What to work on
1 - From the passage below on the Odio family's exile, extract the text from "The family fortunes" up to and including "separation and imprisonment.".
2 - Using the passage below on the Odio family's exile, explain in one to three sentences why young Cesar was sent to private military academies in the United States.

Selected text: Begin

Exile and separation

Cesar Humberto Odio is the eldest of 10 children. His father, Amador, a political ally of Marian Prio's father, owned what by 1950 had become Cuba's most successful trucking company. The family lived in Havana's fashionable Alturas de Miramar district and had a sprawling country home, Finca Hurrah, not far outside the city. "Life on the island was full of leisure," says Silvia Odio, the eldest of the manager's five sisters. "We were spoiled to death."

Young Cesar -- "A very good boy, good son, but he didn't like to study just for the sake of studying," his mother says -- was sent to private military academies in the United States. "They felt I needed the best schooling and the best discipline," Odio says, "and you do learn things, little things like being on time, all the time, appearance. I didn't want to be there, but I was there, and I guess a lot of it sticks." Even today, his penny loafers gleam.

The family fortunes changed abruptly when first Batista and then Castro seized power. For almost 20 years, until 1970, the Odios' history is plagued by exile, loss of property, separation and imprisonment.

Sarah Odio, who in 1959 was named mother of the year by the Havana newspaper Informacion, also was working by then in the underground alongside her husband, and two years later, like him, she was arrested and sent to jail. Her youngest child was 2.

"He never figured that my mother would be arrested," says Cesar Odio, who eventually sailed twice back to Cuba to infiltrate his own country in vain attempts to buy his parents' freedom. "I don't think they ever calculated the risks." The elder Odio was sentenced to 30 years and ended up on the Isle of Pines. His wife served part of her six-year term in a women's prison established in what had once been her own country house. With terrible irony, Finca Hurrah was rechristened America Libre. Where once there had been a bowling alley, there were prisoners. Where the chickens and the pigs had lived, there were prisoners. Being kept there, a literal prisoner in her own house, Sarah Odio now says quietly, "was terrible."

Selected text: End
Exercise data: Begin

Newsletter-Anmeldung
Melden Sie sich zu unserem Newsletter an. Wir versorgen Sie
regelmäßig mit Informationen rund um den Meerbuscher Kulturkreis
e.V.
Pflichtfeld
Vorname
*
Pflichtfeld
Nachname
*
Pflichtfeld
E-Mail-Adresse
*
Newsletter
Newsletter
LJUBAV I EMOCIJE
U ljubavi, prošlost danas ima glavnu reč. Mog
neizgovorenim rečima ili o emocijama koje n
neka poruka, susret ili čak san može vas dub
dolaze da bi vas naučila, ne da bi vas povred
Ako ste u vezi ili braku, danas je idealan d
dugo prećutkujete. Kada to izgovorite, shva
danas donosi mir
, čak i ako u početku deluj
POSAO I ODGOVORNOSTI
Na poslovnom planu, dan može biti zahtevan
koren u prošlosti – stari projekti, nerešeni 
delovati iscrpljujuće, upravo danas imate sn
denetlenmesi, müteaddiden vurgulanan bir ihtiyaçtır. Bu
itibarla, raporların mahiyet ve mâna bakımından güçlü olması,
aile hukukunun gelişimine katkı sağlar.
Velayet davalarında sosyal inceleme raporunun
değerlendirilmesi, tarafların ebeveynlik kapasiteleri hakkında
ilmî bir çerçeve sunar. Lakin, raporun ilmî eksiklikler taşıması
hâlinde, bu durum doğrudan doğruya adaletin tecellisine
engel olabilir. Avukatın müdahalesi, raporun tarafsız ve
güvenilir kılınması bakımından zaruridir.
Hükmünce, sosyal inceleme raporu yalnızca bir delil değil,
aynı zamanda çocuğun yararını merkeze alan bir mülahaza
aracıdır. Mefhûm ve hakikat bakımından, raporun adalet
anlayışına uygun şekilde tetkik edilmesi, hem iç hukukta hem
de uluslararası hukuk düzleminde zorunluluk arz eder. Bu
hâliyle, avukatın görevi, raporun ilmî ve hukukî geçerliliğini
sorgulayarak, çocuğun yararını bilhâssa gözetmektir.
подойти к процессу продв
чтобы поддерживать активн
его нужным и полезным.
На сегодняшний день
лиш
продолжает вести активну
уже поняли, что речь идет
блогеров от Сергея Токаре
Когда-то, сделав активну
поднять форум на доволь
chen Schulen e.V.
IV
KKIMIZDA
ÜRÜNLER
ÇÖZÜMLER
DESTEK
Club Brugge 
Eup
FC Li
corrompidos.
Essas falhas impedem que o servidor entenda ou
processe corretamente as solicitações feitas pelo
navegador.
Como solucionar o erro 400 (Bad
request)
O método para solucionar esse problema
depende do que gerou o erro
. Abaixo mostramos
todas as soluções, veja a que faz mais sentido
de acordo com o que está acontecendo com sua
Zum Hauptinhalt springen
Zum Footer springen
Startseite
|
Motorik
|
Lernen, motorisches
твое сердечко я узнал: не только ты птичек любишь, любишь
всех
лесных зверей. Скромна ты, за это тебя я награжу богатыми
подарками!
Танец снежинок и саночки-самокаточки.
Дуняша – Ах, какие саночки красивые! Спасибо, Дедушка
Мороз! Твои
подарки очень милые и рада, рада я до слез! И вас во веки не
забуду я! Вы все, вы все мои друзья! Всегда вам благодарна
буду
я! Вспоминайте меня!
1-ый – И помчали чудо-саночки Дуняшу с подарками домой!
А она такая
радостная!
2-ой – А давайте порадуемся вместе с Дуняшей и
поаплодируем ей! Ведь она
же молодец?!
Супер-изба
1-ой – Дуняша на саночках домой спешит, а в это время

Exercise data: End

Replies
1 -
The family fortunes changed abruptly when first Batista and then Castro seized power. For almost 20 years, until 1970, the Odios' history is plagued by exile, loss of property, separation and imprisonment.

2 - According to Cesar Odio, his family felt he needed the best schooling and the best discipline.